永井孝尚(マーケティング戦略コンサルタント)

2018年12月06日 公開 2019年04月03日 更新

200円ショボ弁当と550円充実弁当が、同じ材料費のナゾ

安くて美味しい店は、他にもある。ある街道沿いの弁当屋で、200円という激安弁当を買ったことがある。平日ランチタイムのみ営業の弁当屋が多いが、この店は365日24時間営業。安さを求めるお客さんが次々とやってきて、弁当を買っていく。

200円弁当は、ご飯にハンバーグ1個、パスタと漬け物が少々というやや寂しい内容。食べてみると、味は「まあまあ」。材料費(原価)は130円らしい。店の人件費も入れると、弁当1個の利益は10円程度という。利益は少ないが、24時間365日営業で商売が成り立っている。典型的な薄利多売の商売なのだ。

別の日。仕事で天王洲アイルに行くと、また行列が出来ている弁当屋を発見した。こちらは550円。いわゆるワンコイン弁当だ。大きくカットされた野菜が目立つ。試しに鶏肉入り弁当を買った。鶏肉は塩麹の味が染みてジューシー。野菜も新鮮だ。

「1000円弁当並みの内容だ。この店も利益ギリギリなんだろうなぁ」。

その夜、この店「旬八キッチン」がテレビで紹介されていた。若い社長の話を聞いて、驚いた。

「この弁当は、粗利75%なんですよ」

計算してみると、あの550円の充実健康弁当の材料費(原価)は138円。なんと、あの200円弁当とほぼ同じなのである。
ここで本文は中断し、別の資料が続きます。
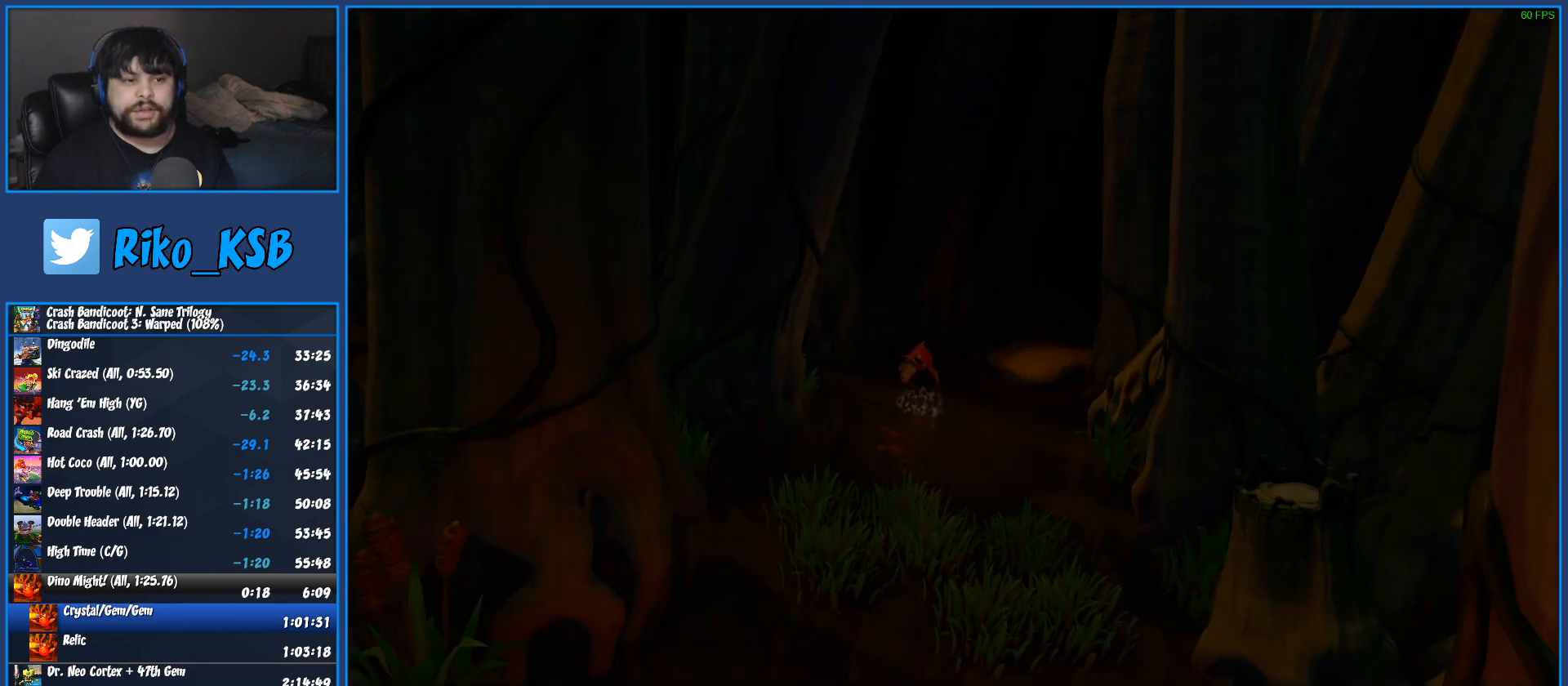
{"buttons": ["TRIANGLE"], "left_stick": "up", "events": [[17, "TRIANGLE", "up"], [83, "TRIANGLE", "down"], [183, "TRIANGLE", "up"], [267, "TRIANGLE", "down"], [383, "TRIANGLE", "up"], [483, "TRIANGLE", "down"]]}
とても不思議なことが起こっている。200円弁当の店は、こういっては失礼かもしれないが、ショボい弁当。550円弁当の店は、充実した美味しい健康弁当。しかし両方とも材料費(原価)は130円台なのだ。

旬八キッチンは「旬八」という青果店が始めた弁当店だ。旬八は、普通の青果店とは少し違う。青果市場では売れない、形やサイズがバラバラな「規格外品」を使っているのだ。

じつは規格外品は農作物全体の3割もあるという。旬八は、青果市場を通さず農家と直接取引することで、規格外品を半値で仕入れている。それまで捨てていた野菜や果物が売れる農家は大歓迎。お客さんも安く買える。旬八の青果店も粗利50%だという。

旬八は、皆がハッピーな青果店の仕組みを作ったのだ。しかし旬八でも完売できない野菜もある。そこで旬八キッチンは、それらを弁当の食材に使って粗利75%を実現できたのである。